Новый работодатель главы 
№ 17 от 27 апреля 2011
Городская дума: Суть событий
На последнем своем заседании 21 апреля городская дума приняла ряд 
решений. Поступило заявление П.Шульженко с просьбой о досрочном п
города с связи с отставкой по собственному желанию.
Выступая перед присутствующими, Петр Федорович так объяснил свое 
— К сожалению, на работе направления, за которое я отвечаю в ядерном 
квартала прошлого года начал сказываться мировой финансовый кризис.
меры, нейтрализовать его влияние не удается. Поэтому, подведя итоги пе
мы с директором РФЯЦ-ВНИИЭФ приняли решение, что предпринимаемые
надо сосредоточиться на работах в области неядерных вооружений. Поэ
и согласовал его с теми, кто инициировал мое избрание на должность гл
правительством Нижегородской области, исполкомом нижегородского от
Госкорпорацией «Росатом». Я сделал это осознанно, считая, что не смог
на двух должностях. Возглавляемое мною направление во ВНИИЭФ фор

= = =

■ TASK TO CARRY OUT ■
Convert the listing above into a Markdown table with the columns "Row" and "Text," giving each line its own numbered row and omitting any blank lines.

■ THE COMPLETED TASK ■
| Row | Text |
|---|---|
| 1 | Новый работодатель главы  |
| 2 | № 17 от 27 апреля 2011 |
| 3 | Городская дума: Суть событий |
| 4 | На последнем своем заседании 21 апреля городская дума приняла ряд  |
| 5 | решений. Поступило заявление П.Шульженко с просьбой о досрочном п |
| 6 | города с связи с отставкой по собственному желанию. |
| 7 | Выступая перед присутствующими, Петр Федорович так объяснил свое  |
| 8 | — К сожалению, на работе направления, за которое я отвечаю в ядерном  |
| 9 | квартала прошлого года начал сказываться мировой финансовый кризис. |
| 10 | меры, нейтрализовать его влияние не удается. Поэтому, подведя итоги пе |
| 11 | мы с директором РФЯЦ-ВНИИЭФ приняли решение, что предпринимаемые |
| 12 | надо сосредоточиться на работах в области неядерных вооружений. Поэ |
| 13 | и согласовал его с теми, кто инициировал мое избрание на должность гл |
| 14 | правительством Нижегородской области, исполкомом нижегородского от |
| 15 | Госкорпорацией «Росатом». Я сделал это осознанно, считая, что не смог |
| 16 | на двух должностях. Возглавляемое мною направление во ВНИИЭФ фор |